Monday, December 14, 2015

Professional Blog

Uses of Generalized Linear Models for Linear Regression

Jared Korotney
December 14, 2015

            If you are currently, or will eventually, work as a statistician or another job that involves data and statistical analysis, you should probably be familiar with generalized linear models that allow for the modelling of certain kinds of data as well as using distributions to model data sets that involve positive quantities (ex. the population of a country). 
            The concept of generalized linear models (GLM's) was formulated by John Nelder and Robert Wedderburn, and was originally used bring various types of models together, such as logistic regression models and Poisson regression models. As a form of regression analysis, generalized linear models are quite useful for evaluating dependent variables, each of which is assumed to have been created from a certain type of distribution. In these models, the mean of each distribution is dependent on the independent variables. 
            A GLM will typically consist of three components. The first component is a probability distribution from the exponential family.

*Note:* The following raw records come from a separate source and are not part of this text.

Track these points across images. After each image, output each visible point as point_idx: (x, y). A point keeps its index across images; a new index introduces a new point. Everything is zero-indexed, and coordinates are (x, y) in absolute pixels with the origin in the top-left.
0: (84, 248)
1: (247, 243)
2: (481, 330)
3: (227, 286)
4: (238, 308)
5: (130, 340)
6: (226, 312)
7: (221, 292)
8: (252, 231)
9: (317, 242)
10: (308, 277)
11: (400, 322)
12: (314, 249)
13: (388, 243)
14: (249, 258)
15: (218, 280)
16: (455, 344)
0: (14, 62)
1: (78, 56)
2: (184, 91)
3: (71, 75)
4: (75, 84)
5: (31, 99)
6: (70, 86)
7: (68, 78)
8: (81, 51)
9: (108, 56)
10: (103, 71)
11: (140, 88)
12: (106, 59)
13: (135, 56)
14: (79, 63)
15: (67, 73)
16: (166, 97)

The most common distribution group in this case is what is known as the "overdispersed exponential family of distributions." This group is also a branch of the exponential dispersion model, which allows this distribution family to use a dispersion parameter that is typically related to the variance of distribution. The second component is the use of a linear predictor, which incorporates the independent variables into the GLM. It is directly related to the expected value of the data (the reason that it is called the "predictor"). However, the third and final component needs to be involved with assisting the linear predictor in evaluating the data in order to use the independent variables, and that component is known as a link function. Link functions are used for comparing the linear predictor with the mean of the data set. Many link functions can be used in these situations, and they are also commonly used for "linking" its domain to the mean range. 
            There are several extensions to the GLM that should be noted. One point to make about the GLM is that in terms of clustered data, it guesses that the information and measurements used in the data are not correlated. The use of extensions in this scenario is for allowing the correlation to be visible in the data among various observations. a second extension to the GLM is a generalized additive model (GAM). These models are used in a manner such that the linear predictor is not restricted to just being linear. 

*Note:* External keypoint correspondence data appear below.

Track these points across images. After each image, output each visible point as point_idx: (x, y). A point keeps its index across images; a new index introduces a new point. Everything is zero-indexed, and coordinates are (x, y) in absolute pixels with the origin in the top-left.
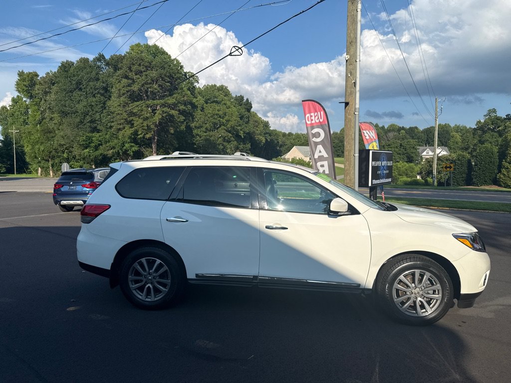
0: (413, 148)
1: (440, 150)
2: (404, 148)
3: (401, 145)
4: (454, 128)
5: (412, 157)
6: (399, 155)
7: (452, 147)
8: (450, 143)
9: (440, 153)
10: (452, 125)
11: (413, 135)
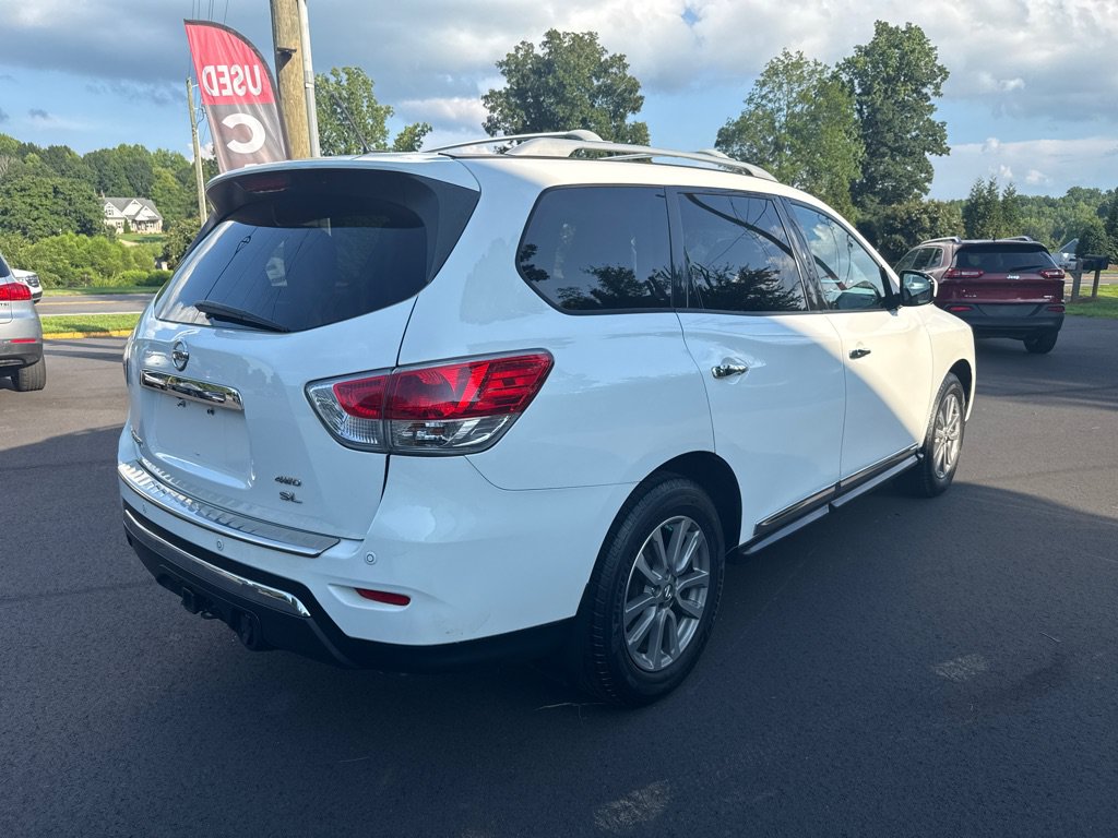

            Many times, the GLM will be confused with general linear models (general, not generalized). Although the general linear model is also a generalization of the multiple linear regression model, the biggest difference between this and GLMs (although both are abbreviated in the same way) is that the general linear model follows a multiple linear regression pattern, as opposed to the GLM which uses a single linear regression pattern. Also, the GLM is an extension of the general linear model in order for it to incorporate response variables that are a follow-up to any distribution in the exponential distribution family. The general linear model is also encompassed by the GLM, which also allows for the expansion of linear least-squares models.
            With the GLM, there will usually be estimations and tests that must be performed to receive the best and most logical answers. The parameters that are used for estimation can be examined by the "maximum likelihood method", which is a mathematical method used just for estimating the parameters of a data set. In this case, the method will use a selected set of values of a group of model parameters used to maximize the likelihood function, which is simply the statistical model of a given set of parameters.

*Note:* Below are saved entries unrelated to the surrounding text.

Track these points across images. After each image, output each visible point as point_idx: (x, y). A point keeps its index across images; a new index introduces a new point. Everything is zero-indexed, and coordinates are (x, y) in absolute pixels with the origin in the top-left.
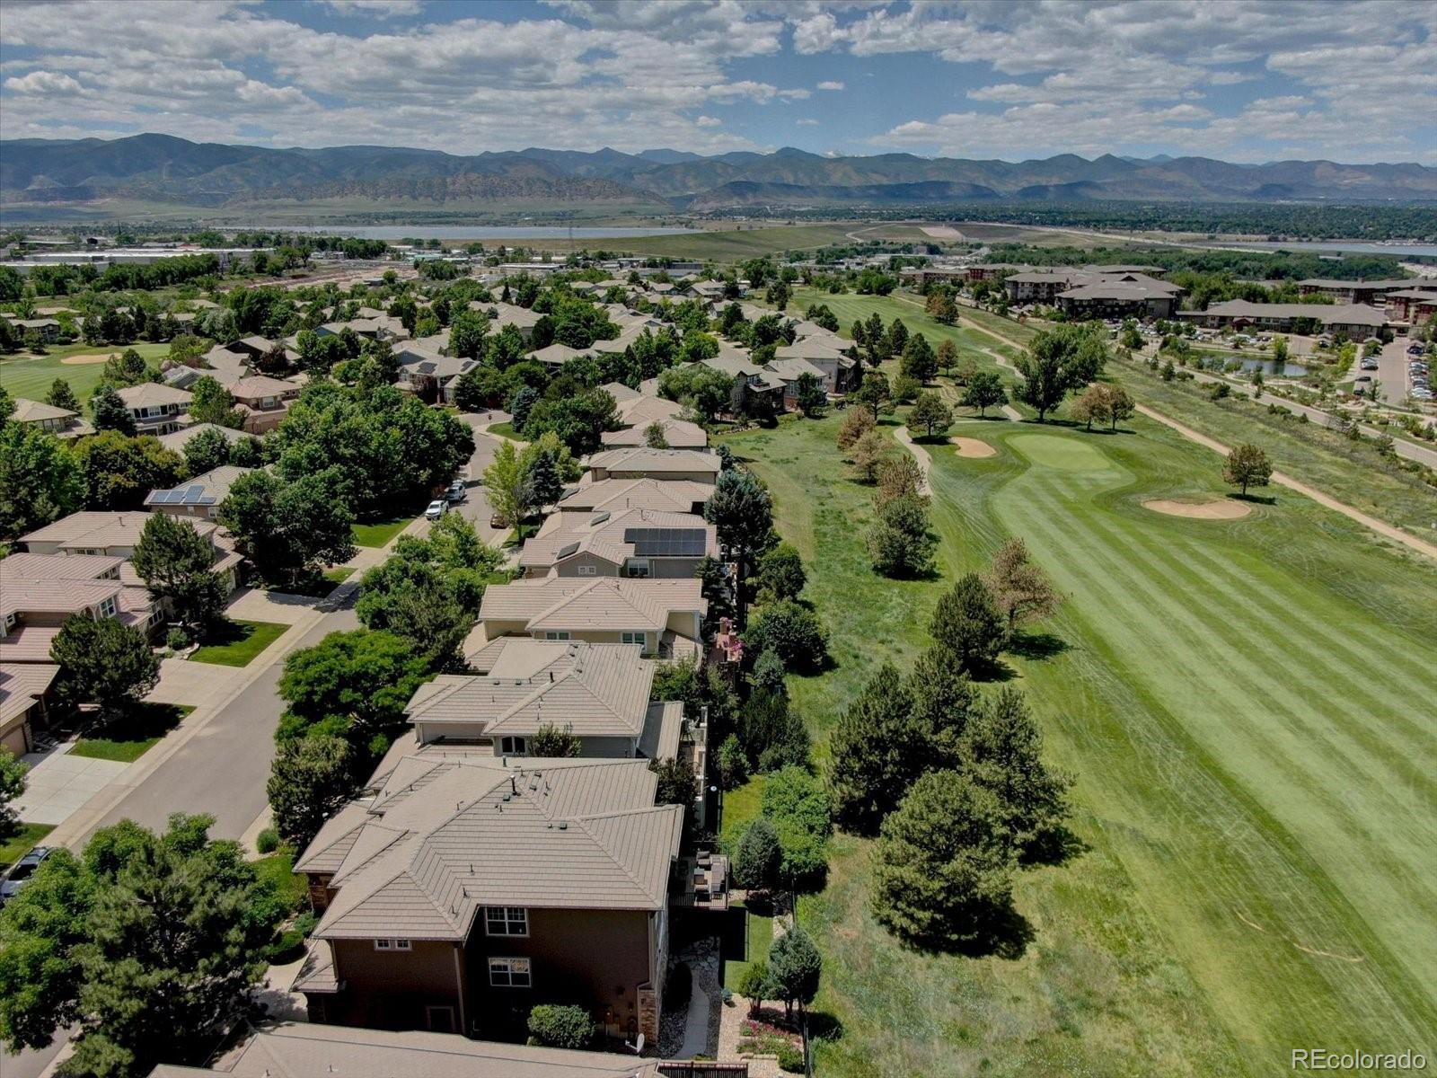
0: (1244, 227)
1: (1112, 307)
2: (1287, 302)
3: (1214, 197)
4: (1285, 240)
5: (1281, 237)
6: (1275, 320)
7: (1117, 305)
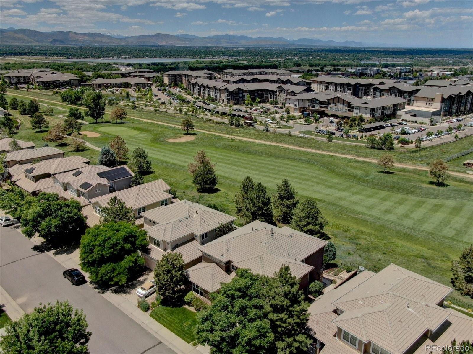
0: (57, 55)
1: (59, 83)
2: (110, 78)
3: (37, 44)
4: (72, 58)
5: (70, 57)
6: (116, 84)
7: (60, 83)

            Today, many advanced technological systems use the generalized linear model in accordance with many other types of statistical models, with the main models being logistic regression, multiway frequency analysis, logit models, and Poisson regression. In logistic regression, a binary response variable is modeled as a part of a logit link function. Speaking of which, the logit model uses these variables are modeled as "binomial random variables", which are variables that lie in accordance with binomial distribution. Multiway frequency analysis refers to the response variable typically being modeled as a Poisson random variable, which also goes the same for, obviously, the Poisson regression model.